Dataset entries

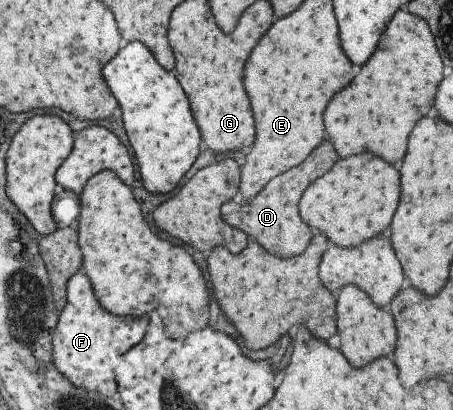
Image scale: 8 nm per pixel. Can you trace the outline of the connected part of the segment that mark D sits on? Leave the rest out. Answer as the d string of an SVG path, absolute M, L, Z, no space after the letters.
M322 141L314 151L308 153L308 157L300 165L278 175L276 179L270 179L270 183L266 183L254 199L250 199L242 205L238 205L232 200L224 203L220 207L221 218L230 224L232 229L244 231L246 235L254 237L258 241L258 245L262 245L268 253L276 253L278 257L296 255L310 241L310 229L298 217L296 205L300 199L300 193L306 189L306 185L310 181L314 181L318 175L326 173L334 161L336 161L336 153L334 153L330 141Z

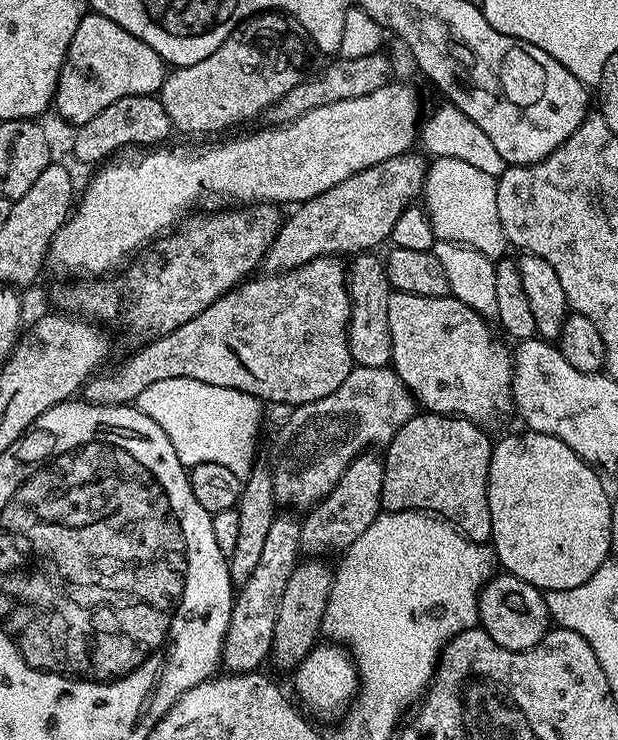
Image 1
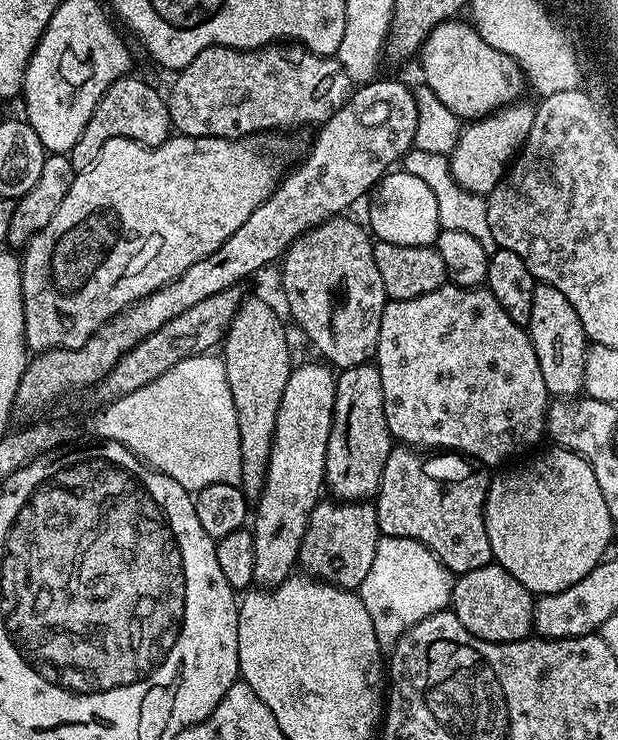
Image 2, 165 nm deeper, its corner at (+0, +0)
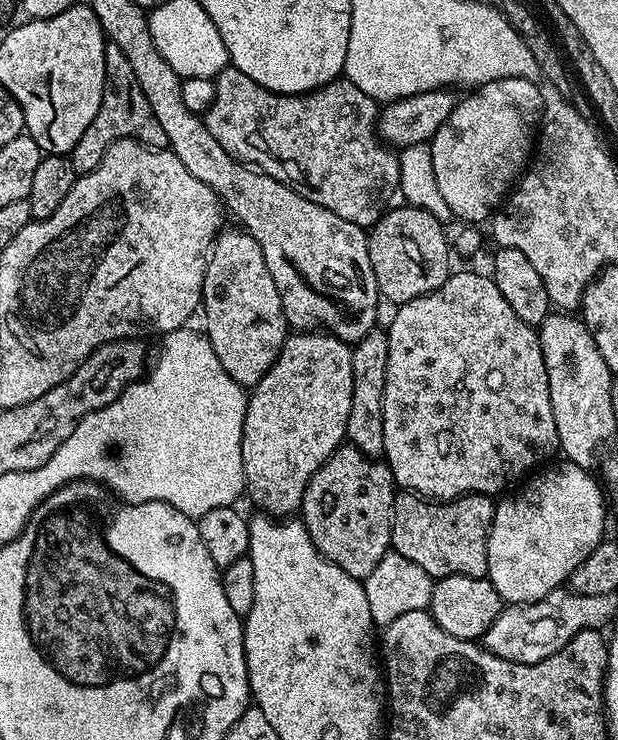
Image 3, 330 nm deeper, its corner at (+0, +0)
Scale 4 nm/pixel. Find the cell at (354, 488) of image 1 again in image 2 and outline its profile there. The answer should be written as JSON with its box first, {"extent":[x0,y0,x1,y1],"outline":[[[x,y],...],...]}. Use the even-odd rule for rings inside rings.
{"extent":[324,362,393,501],"outline":[[[372,362],[343,369],[336,376],[336,401],[326,450],[324,483],[327,491],[337,500],[371,501],[380,491],[382,470],[393,446],[386,426],[380,369]]]}

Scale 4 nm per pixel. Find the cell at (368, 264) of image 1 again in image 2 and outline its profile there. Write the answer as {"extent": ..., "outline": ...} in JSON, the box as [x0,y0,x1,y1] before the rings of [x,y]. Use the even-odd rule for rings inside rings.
{"extent":[280,214,386,370],"outline":[[[341,214],[334,220],[328,220],[302,233],[284,253],[284,273],[280,276],[284,283],[284,300],[288,303],[289,314],[308,335],[309,342],[325,356],[321,357],[340,370],[367,364],[375,357],[378,330],[382,326],[382,310],[386,303],[382,277],[378,275],[378,265],[374,263],[373,237],[363,223],[355,224],[348,218]]]}

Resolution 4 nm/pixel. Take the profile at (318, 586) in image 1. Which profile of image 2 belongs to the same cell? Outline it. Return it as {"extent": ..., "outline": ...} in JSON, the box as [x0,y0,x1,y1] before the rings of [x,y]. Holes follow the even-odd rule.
{"extent":[299,499,380,590],"outline":[[[321,499],[308,519],[308,529],[300,547],[299,567],[313,580],[322,580],[336,588],[358,590],[362,582],[366,582],[370,566],[374,566],[374,554],[380,537],[375,503]]]}

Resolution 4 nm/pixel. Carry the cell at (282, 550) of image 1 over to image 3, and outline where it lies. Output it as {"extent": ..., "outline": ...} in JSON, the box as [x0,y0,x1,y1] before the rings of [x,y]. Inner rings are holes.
{"extent":[242,330,352,518],"outline":[[[300,330],[295,334],[289,335],[284,341],[282,350],[270,366],[267,374],[259,380],[251,389],[248,405],[246,406],[246,418],[242,426],[242,470],[244,471],[244,487],[247,495],[252,495],[252,500],[257,504],[261,513],[273,518],[288,518],[293,514],[299,513],[300,503],[304,497],[306,486],[310,478],[324,465],[326,458],[334,454],[334,450],[345,443],[348,434],[348,419],[350,418],[350,398],[352,397],[352,350],[349,341],[340,340],[337,336],[323,330]]]}

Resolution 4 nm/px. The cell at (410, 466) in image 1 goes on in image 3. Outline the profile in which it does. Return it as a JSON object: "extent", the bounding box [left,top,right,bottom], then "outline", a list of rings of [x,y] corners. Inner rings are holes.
{"extent":[391,491,496,578],"outline":[[[401,491],[394,502],[392,515],[391,551],[410,558],[414,566],[422,566],[426,574],[433,578],[441,576],[469,576],[485,578],[488,574],[488,535],[492,529],[492,519],[496,513],[493,497],[473,492],[470,496],[457,496],[447,502],[429,502],[415,492]]]}

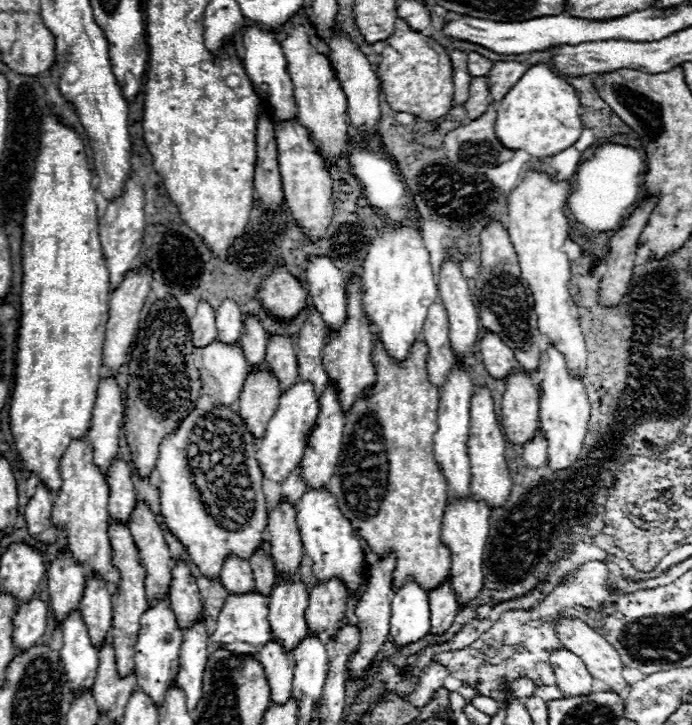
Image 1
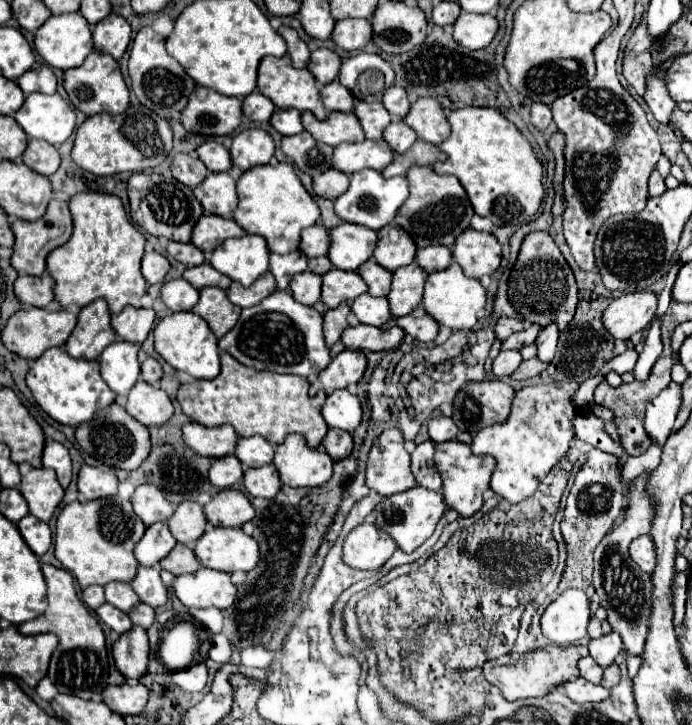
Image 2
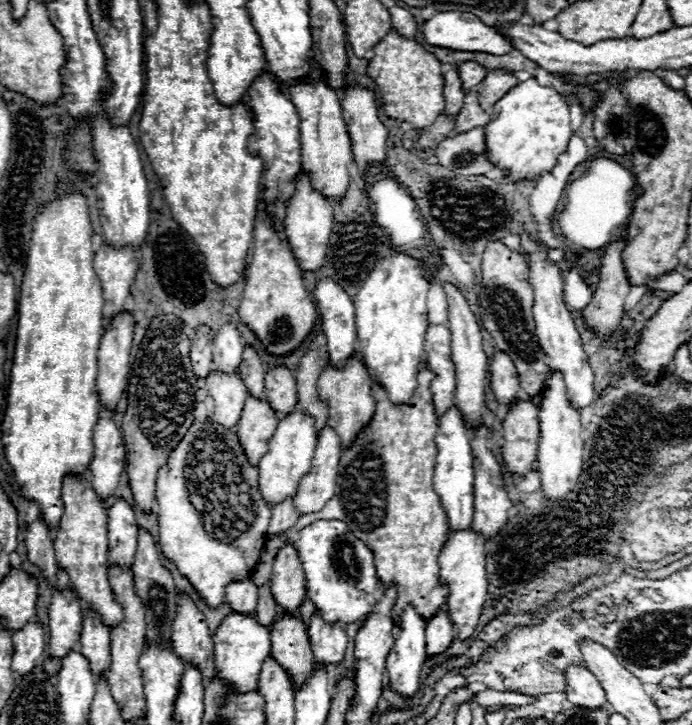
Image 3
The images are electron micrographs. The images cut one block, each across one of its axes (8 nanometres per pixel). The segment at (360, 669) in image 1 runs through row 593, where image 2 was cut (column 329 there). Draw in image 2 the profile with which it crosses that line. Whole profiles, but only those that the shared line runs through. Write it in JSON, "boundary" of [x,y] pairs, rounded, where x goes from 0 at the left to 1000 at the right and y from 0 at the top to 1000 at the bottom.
{"boundary":[[[497,483],[474,502],[471,510],[462,513],[460,524],[462,524],[465,535],[477,543],[488,535],[506,535],[506,532],[517,530],[517,524],[529,513],[529,505],[532,505],[532,497],[529,497],[526,486]]]}

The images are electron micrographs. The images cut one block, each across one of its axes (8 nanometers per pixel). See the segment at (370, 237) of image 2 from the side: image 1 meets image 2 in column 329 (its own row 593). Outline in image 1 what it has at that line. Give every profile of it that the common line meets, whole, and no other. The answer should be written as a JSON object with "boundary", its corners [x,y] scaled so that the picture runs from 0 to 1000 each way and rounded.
{"boundary":[[[332,819],[321,836],[321,844],[312,855],[312,869],[303,877],[306,891],[312,894],[327,894],[341,905],[370,905],[393,880],[390,858],[387,858],[387,830],[373,819]]]}

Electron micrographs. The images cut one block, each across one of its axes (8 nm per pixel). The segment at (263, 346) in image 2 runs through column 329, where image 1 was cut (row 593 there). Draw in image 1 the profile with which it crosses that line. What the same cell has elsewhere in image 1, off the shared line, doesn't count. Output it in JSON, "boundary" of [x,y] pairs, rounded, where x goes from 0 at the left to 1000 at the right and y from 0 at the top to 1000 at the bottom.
{"boundary":[[[442,676],[434,695],[428,698],[434,745],[439,750],[442,767],[451,772],[451,792],[460,803],[471,803],[477,797],[488,797],[506,819],[520,825],[529,817],[529,770],[526,770],[526,748],[509,731],[503,714],[486,701],[486,687],[474,676]]]}

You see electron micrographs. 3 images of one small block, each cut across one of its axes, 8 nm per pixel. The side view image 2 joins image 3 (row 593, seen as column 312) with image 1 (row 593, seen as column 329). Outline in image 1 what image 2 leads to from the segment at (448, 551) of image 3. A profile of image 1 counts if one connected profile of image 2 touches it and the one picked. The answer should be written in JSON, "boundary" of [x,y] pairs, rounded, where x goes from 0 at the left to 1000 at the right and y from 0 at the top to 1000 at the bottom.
{"boundary":[[[682,687],[665,690],[665,692],[650,692],[642,703],[642,717],[639,717],[639,748],[650,759],[653,770],[653,811],[659,817],[665,839],[673,839],[694,814],[699,811],[699,792],[697,792],[697,767],[699,767],[699,753],[702,753],[702,739],[705,739],[705,714],[708,714],[708,701],[702,695],[685,692]]]}

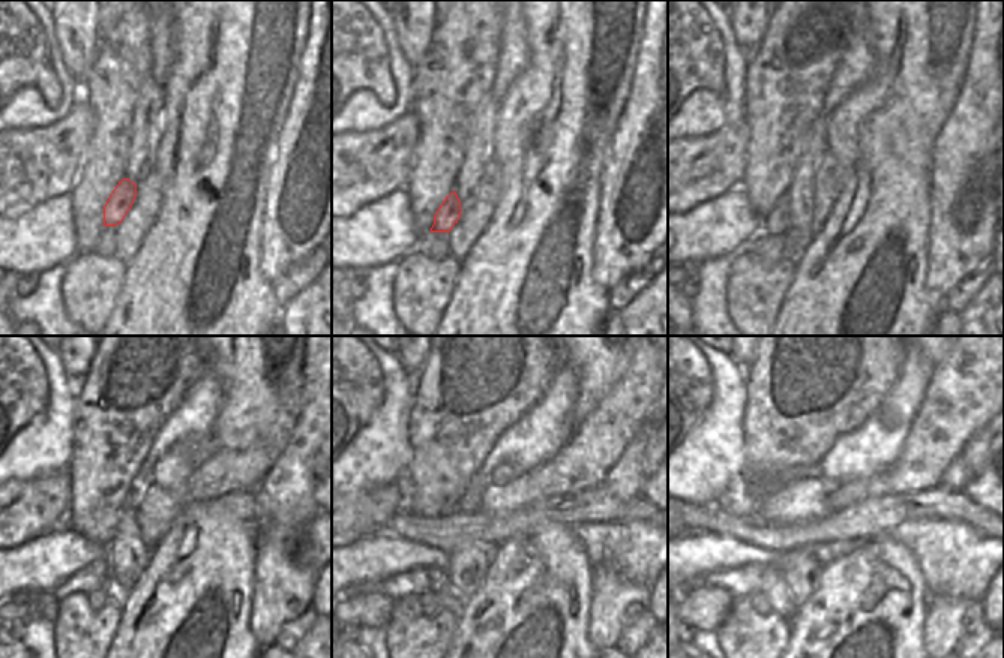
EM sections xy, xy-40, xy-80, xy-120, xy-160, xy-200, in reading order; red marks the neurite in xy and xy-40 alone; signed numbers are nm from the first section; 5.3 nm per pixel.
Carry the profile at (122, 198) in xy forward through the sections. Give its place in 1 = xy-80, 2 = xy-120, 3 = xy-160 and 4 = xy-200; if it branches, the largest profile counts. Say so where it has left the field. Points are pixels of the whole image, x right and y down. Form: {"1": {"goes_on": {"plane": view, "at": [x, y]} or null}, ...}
{"1": {"goes_on": {"plane": "xy-80", "at": [778, 222]}}, "2": {"goes_on": {"plane": "xy-120", "at": [102, 565]}}, "3": {"goes_on": {"plane": "xy-160", "at": [440, 585]}}, "4": {"goes_on": {"plane": "xy-200", "at": [775, 589]}}}

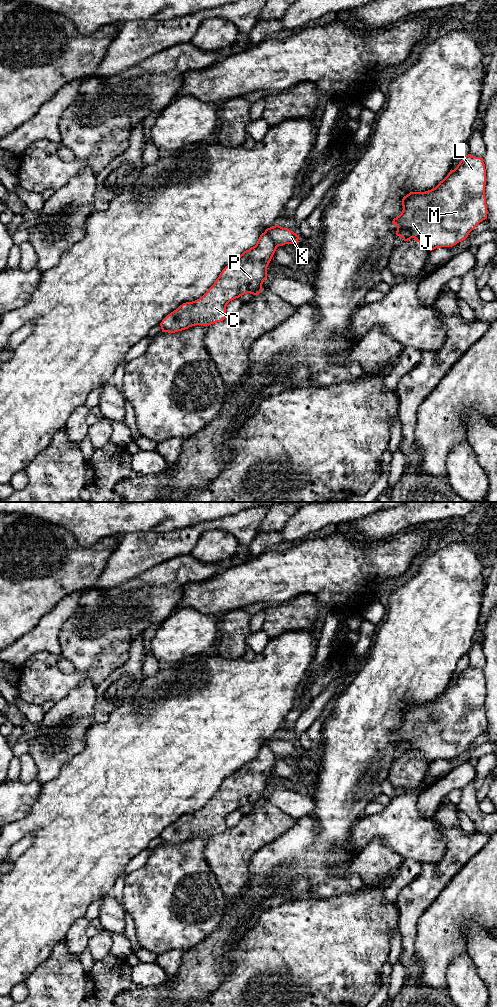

WHAT THE EXERCISE ASKS ::
The lines to retype begin with the one containing "Carry the profile" and end with the last line of the records. Reproduce them exactly and omit the pictures.

SOLUTION FOR THIS TASK ::
Carry the profile at (122, 198) in xy forward through the sections. Give its place in 1 = xy-80, 2 = xy-120, 3 = xy-160 and 4 = xy-200; if it branches, the largest profile counts. Say so where it has left the field. Points are pixels of the whole image, x right and y down. Form: {"1": {"goes_on": {"plane": view, "at": [x, y]} or null}, ...}
{"1": {"goes_on": {"plane": "xy-80", "at": [778, 222]}}, "2": {"goes_on": {"plane": "xy-120", "at": [102, 565]}}, "3": {"goes_on": {"plane": "xy-160", "at": [440, 585]}}, "4": {"goes_on": {"plane": "xy-200", "at": [775, 589]}}}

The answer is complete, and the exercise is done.